### DOCUMENTFRAGMENT

Vaststelling van de Notitie Reikwijdte en Detailniveau (NRD)

Mede op basis van de ingediende reacties en het advies van de Commissie voor de milieueffectrapportage heeft de Minister voor Klimaat en Energie op 1 februari 2024 de definitieve NRD vastgesteld.

Waar kunt u de NRD inzien?

U kunt de definitieve NRD inzien op www.rvo.nl/diemen-ens. Heeft u na het bezoeken van de website nog vragen? Dan kunt u bellen met Bureau Energieprojecten, T (070) 379 89 79.

Wat gebeurt er hierna?

Na afronding van de eerste fase van het MER (planMER) zal er een integrale effectenanalyse (IEA) worden uitgevoerd, waarin naast de milieueffecten ook de effecten op het gebied van technische haalbaarheid, belangen in de omgeving, kosten, toekomstvastheid en ruimtelijke kwaliteit in beeld worden gebracht. Vervolgens worden de regionale overheden (gemeenten, provincies en waterschappen) om advies gevraagd over het gewenste tracé en de locaties van de hoogspanningsstations. Op basis van dit regionale advies, het MER en de IEA nemen de Ministers voor Klimaat en Energie en Binnenlandse Zaken en Koninkrijkrelaties een ontwerp-voorkeursbeslissing. De planMER, IEA en ontwerp-voorkeursbeslissing zullen tegelijkertijd ter inzage worden gelegd. Hierop kan iedereen dan reageren. Dit wordt te zijner tijd, naar verwachting in 2025, aangekondigd in onder andere de Staatscourant en op www.rvo.nl/diemen-ens.

######

__WAT TE DOEN__
a) Kopieer letterlijk het deel van het documentfragment over de NRD dat begint bij "Waar kunt u" en eindigt bij "Energieprojecten, T (070) 379 89 79.".
b) Leg uit waarop de ontwerp-voorkeursbeslissing volgens het documentfragment over de NRD gebaseerd wordt.

### AANGELEVERDE ITEMS

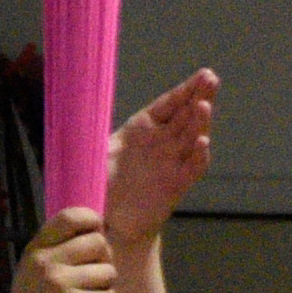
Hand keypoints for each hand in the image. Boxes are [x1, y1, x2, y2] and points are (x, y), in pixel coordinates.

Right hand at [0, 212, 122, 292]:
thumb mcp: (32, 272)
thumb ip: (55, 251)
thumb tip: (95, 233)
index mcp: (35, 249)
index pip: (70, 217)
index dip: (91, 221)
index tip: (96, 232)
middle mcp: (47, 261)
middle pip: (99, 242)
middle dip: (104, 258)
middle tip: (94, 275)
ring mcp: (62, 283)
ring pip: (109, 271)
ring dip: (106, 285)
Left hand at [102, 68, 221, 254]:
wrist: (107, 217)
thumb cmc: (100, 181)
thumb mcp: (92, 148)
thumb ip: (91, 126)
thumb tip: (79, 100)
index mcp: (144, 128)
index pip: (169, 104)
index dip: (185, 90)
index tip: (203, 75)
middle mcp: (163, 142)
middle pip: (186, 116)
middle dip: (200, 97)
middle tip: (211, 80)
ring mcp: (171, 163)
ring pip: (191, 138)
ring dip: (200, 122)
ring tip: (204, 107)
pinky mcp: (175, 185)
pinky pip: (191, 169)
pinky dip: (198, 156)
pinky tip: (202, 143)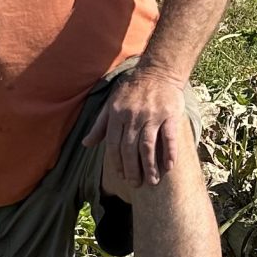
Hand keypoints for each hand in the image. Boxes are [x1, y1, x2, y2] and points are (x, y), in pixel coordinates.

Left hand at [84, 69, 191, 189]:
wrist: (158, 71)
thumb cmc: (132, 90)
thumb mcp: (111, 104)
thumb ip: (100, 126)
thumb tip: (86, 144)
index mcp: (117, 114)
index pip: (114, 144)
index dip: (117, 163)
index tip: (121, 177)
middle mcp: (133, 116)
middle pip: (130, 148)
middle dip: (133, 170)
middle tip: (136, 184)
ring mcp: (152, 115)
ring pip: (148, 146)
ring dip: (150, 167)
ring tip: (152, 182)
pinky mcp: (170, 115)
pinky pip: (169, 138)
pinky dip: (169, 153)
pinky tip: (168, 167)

######
### AANGELEVERDE ITEMS

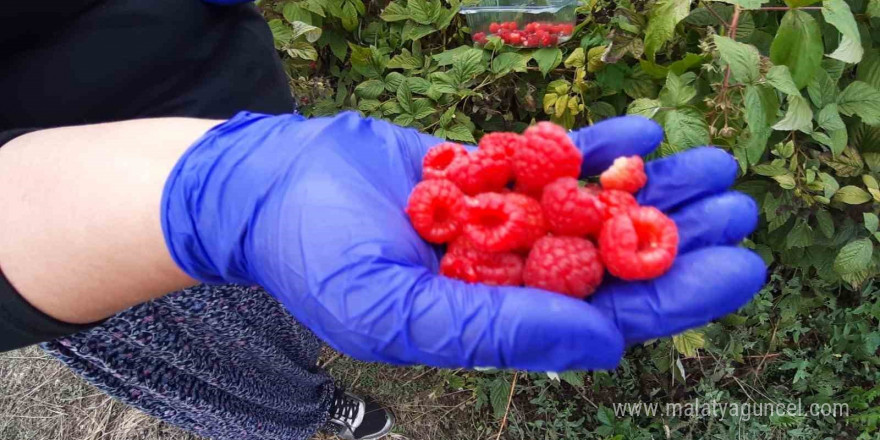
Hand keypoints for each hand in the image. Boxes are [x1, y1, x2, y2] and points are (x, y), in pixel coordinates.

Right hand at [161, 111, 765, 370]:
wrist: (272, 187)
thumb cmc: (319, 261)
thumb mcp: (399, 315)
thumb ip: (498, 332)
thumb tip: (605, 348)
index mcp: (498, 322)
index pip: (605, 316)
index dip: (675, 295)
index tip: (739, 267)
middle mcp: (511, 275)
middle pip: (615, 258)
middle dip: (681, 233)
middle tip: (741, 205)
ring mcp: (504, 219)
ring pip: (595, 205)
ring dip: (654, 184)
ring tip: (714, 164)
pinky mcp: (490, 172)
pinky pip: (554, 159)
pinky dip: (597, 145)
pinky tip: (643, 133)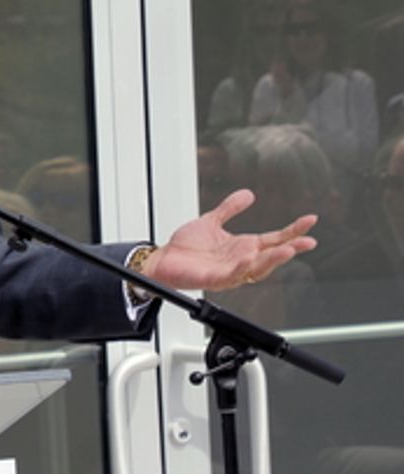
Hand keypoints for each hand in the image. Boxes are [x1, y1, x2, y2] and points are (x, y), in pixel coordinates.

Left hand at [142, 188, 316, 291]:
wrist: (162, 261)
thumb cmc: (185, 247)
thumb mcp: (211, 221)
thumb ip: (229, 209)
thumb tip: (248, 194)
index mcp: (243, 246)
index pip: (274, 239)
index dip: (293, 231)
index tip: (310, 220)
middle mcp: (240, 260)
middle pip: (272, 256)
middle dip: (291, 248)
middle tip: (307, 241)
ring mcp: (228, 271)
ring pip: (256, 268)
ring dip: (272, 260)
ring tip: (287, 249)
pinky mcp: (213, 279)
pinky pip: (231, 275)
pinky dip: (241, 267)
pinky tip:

######

__RESULTATEN PER OPDRACHT__
a)
Waar kunt u de NRD inzien?

U kunt de definitieve NRD inzien op www.rvo.nl/diemen-ens. Heeft u na het bezoeken van de website nog vragen? Dan kunt u bellen met Bureau Energieprojecten, T (070) 379 89 79.

b) De Ministers voor Klimaat en Energie en Binnenlandse Zaken en Koninkrijkrelaties nemen de ontwerp-voorkeursbeslissing op basis van drie bronnen. Die bronnen zijn het regionale advies over het gewenste tracé en de locaties van de hoogspanningsstations, het MER en de integrale effectenanalyse (IEA).